Source text:
35. We have by-and-bye an equally comprehensive sketch of the essential characters of the Gothic cathedral; but this we need not quote, as it probably contains little that would be new to the reader. It is succeeded by the following interpretation of the spirit of the two styles:—

"Comparing, apart from enthusiasm, the two styles of Lombard and Pointed Architecture, they will strike you, I think, as the expression, respectively, of that alternate repose and activity which characterize the Christian life, exhibited in perfect harmony in Christ alone, who, on earth, spent His night in prayer to God, His day in doing good to man—in heaven, as we know by His own testimony, 'worketh hitherto,' conjointly with the Father—forever, at the same time, reposing on the infinity of His wisdom and of His power. Each, then, of these styles has its peculiar significance, each is perfect in its way. The Lombard Architecture, with its horizontal lines, its circular arches and expanding cupola, soothes and calms one; the Gothic, with its pointed arches, aspiring vaults and intricate tracery, rouses and excites—and why? Because the one symbolizes an infinity of Rest, the other of Action, in the adoration and service of God. And this consideration will enable us to advance a step farther:—The aim of the one style is definite, of the other indefinite; we look up to the dome of heaven and calmly acquiesce in the abstract idea of infinity; but we only realize the impossibility of conceiving it by the flight of imagination from star to star, from firmament to firmament. Even so Lombard Architecture attained perfection, expressed its idea, accomplished its purpose—but Gothic never; the Ideal is unapproachable."—Vol. ii., p. 23.

36. This idea occurs not only in this passage:—it is carried out through the following chapters;—at page 38, the pointed arch associated with the cupola is spoken of as a "fop interrupting the meditations of a philosopher"; at page 65, the "earlier contemplative style of the Lombards" is spoken of; at page 114, Giottesque art is "the expression of that Activity of the Imagination which produced Gothic Architecture"; and, throughout, the analogy is prettily expressed, and ably supported; yet it is one of those against which we must warn the reader: it is altogether superficial, and extends not to the minds of those whose works it accidentally, and we think disputably, characterizes. The transition from Romanesque (we prefer using the generic term) to Gothic is natural and straightforward, in many points traceable to mechanical and local necessities (of which one, the dangerous weight of snow on flat roofs, has been candidly acknowledged by our author), and directed by the tendency, common to humanity in all ages, to push every newly-discovered means of delight to its most fantastic extreme, to exhibit every newly-felt power in its most admirable achievement, and to load with intrinsic decoration forms whose essential varieties have been exhausted. The arch, carelessly struck out by the Etruscan, forced by mechanical expediencies on the unwilling, uninventive Roman, remained unfelt by either. The noble form of the apparent Vault of Heaven—the line which every star follows in its journeying, extricated by the Christian architect from the fosse, the aqueduct, and the sudarium—grew into long succession of proportioned colonnade, and swelled into the white domes that glitter above the plain of Pisa, and fretted channels of Venice, like foam globes at rest.

Provided records:
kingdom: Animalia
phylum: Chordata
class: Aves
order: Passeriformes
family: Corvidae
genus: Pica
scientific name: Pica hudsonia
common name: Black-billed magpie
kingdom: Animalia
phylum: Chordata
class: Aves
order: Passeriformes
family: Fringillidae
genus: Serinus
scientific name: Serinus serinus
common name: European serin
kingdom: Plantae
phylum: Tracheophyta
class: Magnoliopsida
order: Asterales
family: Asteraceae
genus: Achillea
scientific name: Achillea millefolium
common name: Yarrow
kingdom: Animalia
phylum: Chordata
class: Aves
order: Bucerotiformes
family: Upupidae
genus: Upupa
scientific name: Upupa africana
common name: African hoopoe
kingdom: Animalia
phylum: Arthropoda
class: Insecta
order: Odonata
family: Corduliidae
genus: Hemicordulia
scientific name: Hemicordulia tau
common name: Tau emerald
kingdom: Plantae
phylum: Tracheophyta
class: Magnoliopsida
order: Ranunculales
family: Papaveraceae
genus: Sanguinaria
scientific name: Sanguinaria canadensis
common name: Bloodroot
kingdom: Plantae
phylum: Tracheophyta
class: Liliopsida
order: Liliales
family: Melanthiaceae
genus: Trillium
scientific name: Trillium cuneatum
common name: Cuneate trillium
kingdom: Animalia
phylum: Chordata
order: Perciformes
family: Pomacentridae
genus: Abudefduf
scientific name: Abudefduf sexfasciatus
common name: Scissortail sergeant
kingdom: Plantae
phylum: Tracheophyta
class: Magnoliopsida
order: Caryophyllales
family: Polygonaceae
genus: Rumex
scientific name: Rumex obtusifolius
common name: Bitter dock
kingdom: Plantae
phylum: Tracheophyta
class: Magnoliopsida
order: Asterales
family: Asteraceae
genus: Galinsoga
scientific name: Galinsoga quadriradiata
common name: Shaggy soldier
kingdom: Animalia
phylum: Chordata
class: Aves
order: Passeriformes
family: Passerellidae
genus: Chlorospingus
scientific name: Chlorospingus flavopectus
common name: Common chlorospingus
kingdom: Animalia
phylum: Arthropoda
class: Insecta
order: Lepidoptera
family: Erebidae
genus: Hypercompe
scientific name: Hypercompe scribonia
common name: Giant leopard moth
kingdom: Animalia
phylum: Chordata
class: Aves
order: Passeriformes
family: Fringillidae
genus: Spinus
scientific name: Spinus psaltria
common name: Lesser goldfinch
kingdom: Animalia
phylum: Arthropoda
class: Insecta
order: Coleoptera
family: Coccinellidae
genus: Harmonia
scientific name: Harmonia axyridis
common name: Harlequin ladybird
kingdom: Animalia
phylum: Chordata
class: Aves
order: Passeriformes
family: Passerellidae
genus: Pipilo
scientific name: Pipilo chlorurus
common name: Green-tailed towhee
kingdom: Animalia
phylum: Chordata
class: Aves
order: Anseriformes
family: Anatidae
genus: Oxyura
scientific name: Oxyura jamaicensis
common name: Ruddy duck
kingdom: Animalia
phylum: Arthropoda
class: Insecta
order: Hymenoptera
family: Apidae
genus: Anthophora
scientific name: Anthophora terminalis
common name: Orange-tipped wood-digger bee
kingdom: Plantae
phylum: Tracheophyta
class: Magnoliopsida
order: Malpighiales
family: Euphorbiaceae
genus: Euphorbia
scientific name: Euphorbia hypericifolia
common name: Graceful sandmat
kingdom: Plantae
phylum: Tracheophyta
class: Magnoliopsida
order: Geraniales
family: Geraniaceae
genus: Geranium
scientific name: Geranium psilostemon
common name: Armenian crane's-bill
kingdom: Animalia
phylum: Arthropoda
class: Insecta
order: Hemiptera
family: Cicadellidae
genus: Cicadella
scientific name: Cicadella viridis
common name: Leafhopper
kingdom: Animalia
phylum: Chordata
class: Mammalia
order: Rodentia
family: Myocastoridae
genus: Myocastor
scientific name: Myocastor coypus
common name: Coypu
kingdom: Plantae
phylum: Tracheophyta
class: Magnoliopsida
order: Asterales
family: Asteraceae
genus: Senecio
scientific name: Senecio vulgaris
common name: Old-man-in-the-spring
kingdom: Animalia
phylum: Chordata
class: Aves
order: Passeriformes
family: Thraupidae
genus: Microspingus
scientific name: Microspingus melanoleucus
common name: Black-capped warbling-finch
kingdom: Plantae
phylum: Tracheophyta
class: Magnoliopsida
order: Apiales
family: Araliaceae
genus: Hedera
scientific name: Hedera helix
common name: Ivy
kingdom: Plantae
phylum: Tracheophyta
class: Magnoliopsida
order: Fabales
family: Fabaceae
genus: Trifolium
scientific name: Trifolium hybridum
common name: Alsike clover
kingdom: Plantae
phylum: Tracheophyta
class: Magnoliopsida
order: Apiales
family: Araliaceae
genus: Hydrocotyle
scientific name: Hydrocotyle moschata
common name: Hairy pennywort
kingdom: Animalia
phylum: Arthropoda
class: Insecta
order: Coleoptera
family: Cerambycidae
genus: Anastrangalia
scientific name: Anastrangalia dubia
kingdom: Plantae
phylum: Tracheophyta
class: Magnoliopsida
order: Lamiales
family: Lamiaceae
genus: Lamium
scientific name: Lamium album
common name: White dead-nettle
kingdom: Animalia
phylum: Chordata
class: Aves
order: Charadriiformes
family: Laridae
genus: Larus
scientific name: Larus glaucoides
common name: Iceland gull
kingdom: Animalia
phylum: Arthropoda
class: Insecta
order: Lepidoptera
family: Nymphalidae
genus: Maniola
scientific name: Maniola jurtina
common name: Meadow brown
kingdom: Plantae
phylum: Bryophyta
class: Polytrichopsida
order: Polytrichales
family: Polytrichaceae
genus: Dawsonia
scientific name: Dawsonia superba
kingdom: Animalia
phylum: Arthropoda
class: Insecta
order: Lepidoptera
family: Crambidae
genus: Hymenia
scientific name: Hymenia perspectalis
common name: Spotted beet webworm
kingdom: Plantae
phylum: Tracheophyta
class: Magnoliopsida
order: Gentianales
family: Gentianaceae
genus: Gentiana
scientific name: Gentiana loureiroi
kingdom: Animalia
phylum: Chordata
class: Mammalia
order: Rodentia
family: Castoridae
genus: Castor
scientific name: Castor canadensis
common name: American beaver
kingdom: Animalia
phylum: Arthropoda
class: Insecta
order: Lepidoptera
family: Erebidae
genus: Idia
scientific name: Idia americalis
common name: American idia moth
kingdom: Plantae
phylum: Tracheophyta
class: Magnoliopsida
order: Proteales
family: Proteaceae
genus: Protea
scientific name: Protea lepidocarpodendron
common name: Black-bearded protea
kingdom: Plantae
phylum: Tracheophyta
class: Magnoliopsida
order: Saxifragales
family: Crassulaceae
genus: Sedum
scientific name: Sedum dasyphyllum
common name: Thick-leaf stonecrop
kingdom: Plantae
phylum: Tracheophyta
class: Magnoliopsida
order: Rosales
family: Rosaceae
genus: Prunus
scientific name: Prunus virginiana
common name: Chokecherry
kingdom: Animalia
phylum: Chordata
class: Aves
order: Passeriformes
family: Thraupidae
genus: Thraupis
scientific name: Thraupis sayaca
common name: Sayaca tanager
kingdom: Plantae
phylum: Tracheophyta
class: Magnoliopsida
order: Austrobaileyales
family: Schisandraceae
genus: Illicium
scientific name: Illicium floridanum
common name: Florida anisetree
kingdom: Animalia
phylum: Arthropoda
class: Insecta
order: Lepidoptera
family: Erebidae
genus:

Challenges:
• 1. For each statement, answer yes or no according to the passage on Lombard and Gothic architecture, and quote the words that decide it: (a) The Lombard style is described as calming rather than rousing. (b) The reviewer holds that the Rest-and-Action analogy reaches the minds of the builders whose works it describes. (c) The author of the reviewed work acknowledged the weight of snow on flat roofs as a cause of the change in style.
• 2. Proceed with the passage on Lombard and Gothic architecture, continuing on from its final sentence.

Solved tasks:
• 1.
(a) Yes: "The Lombard Architecture, with its horizontal lines, its circular arches and expanding cupola, soothes and calms one"
(b) No: "it is altogether superficial, and extends not to the minds of those whose works it accidentally, and we think disputably, characterizes"
(c) Yes: "the dangerous weight of snow on flat roofs, has been candidly acknowledged by our author"

• 2.
37. But the spirit that was in these Aphrodites of the earth was not then, nor in them, to be restrained. Colonnade rose over colonnade; the pediment of the western front was lifted into a detached and scenic wall; story above story sprang the multiplied arches of the Campanile, and the eastern pyramidal fire-type, lifted from its foundation, was placed upon the summit. With the superimposed arcades of the principal front arose the necessity, instantly felt by their subtle architects, of a new proportion in the column; the lower wall inclosure, necessarily for the purposes of Christian worship continuous, and needing no peristyle, rendered the lower columns a mere facial decoration, whose proportions were evidently no more to be regulated by the laws hitherto observed in detached colonnades. The column expanded into the shaft, or into the huge pilaster rising unbanded from tier to tier; shaft and pilaster were associated in ordered groups, and the ideas of singleness and limited elevation once attached to them, swept away for ever; the stilted and variously centered arch existed already: the pure ogive followed—where first exhibited we stay not to inquire;—finally, and chief of all, the great mechanical discovery of the resistance of lateral pressure by the weight of the superimposed flanking pinnacle. Daring concentrations of pressure upon narrow piers were the immediate consequence, and the recognition of the buttress as a feature in itself agreeable and susceptible of decoration. The glorious art of painting on glass added its temptations; the darkness of northern climes both rendering the typical character of Light more deeply felt than in Italy, and necessitating its admission in larger masses; the Italian, even at the period of his most exquisite art in glass, retaining the small Lombard window, whose expediency will hardly be doubted by anyone who has experienced the transition from the scorching reverberation of the white-hot marble front, to the cool depth of shade within, and whose beauty will not be soon forgotten by those who have seen the narrow lights of the Pisan duomo announce by their redder burning, not like transparent casements, but like characters of fire searing the western wall, the decline of day upon Capraja.

38. Here, then, arose one great distinction between Northern and Transalpine Gothic, based, be it still observed, on mere necessities of climate. While the architect of Santa Maria Novella admitted to the frescoes of Ghirlandajo scarcely more of purple lancet light than had been shed by the morning sun through the veined alabasters of San Miniato; and looked to the rich blue of the quinquipartite vault above, as to the mosaic of the older concha, for conspicuous aid in the color decoration of the whole; the northern builder burst through the walls of his apse, poured over the eastern altar one unbroken blaze, and lifting his shafts like pines, and his walls like precipices, ministered to their miraculous stability by an infinite phalanx of sloped buttress and glittering pinnacle. The spire was the natural consummation. Internally, the sublimity of space in the cupola had been superseded by another kind of infinity in the prolongation of the nave; externally, the spherical surface had been proved, by the futility of Arabian efforts, incapable of decoration; its majesty depended on its simplicity, and its simplicity and leading forms were alike discordant with the rich rigidity of the body of the building. The campanile became, therefore, principal and central; its pyramidal termination was surrounded at the base by a group of pinnacles, and the spire itself, banded, or pierced into aërial tracery, crowned with its last enthusiastic effort the flamelike ascent of the perfect pile.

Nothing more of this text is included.